> **Data in this exercise**:

════════

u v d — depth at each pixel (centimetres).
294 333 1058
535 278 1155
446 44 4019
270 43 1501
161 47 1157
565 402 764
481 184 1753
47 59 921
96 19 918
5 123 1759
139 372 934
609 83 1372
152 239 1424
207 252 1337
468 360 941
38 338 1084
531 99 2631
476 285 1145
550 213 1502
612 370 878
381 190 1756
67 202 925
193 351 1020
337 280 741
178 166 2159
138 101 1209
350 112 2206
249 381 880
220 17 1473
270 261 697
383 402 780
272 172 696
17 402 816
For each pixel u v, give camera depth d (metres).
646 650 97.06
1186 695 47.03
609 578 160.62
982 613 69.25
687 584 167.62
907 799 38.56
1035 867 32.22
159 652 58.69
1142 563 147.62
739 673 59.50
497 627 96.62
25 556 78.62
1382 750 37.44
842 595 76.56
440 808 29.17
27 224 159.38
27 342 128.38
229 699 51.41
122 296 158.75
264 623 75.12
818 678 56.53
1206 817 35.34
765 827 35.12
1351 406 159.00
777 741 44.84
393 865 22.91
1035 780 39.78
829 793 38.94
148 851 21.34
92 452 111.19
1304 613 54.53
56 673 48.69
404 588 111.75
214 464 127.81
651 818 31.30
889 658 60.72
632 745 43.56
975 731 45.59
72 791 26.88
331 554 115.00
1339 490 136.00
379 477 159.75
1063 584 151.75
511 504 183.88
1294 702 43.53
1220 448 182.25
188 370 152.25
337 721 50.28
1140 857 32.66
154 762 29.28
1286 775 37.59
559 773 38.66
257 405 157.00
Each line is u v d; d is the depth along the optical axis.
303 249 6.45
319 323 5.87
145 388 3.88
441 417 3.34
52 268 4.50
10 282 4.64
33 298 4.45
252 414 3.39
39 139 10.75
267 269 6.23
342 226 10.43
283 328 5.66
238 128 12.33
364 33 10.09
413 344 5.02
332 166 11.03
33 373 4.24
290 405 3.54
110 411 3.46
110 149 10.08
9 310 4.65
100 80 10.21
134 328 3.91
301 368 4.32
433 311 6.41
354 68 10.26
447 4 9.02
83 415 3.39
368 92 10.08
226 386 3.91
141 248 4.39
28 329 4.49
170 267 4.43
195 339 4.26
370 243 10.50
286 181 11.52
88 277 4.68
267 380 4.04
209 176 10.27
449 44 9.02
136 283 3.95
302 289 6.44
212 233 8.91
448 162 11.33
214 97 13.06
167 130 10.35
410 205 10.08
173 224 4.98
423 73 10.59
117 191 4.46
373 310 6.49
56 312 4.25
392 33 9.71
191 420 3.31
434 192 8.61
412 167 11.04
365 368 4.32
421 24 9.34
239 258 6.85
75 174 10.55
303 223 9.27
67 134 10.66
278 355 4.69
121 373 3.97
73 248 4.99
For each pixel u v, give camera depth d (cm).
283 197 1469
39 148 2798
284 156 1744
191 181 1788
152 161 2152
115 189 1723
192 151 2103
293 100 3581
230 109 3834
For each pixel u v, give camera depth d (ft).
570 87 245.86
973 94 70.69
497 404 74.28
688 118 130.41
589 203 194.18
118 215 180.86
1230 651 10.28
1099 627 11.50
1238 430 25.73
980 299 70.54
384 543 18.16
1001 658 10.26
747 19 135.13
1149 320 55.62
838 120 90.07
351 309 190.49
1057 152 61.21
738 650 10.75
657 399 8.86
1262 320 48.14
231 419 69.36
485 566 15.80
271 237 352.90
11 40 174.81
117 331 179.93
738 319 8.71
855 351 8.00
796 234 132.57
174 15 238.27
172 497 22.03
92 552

════════

> **Task directions**:
Copy out, word for word, only the lines from the one with "384 543 18.16" through the last line of the material above.

> **Solution to this problem**:
384 543 18.16
1001 658 10.26
747 19 135.13
1149 320 55.62
838 120 90.07
351 309 190.49
1057 152 61.21
738 650 10.75
657 399 8.86
1262 320 48.14
231 419 69.36
485 566 15.80
271 237 352.90
11 40 174.81
117 331 179.93
738 319 8.71
855 351 8.00
796 234 132.57
174 15 238.27
172 497 22.03
92 552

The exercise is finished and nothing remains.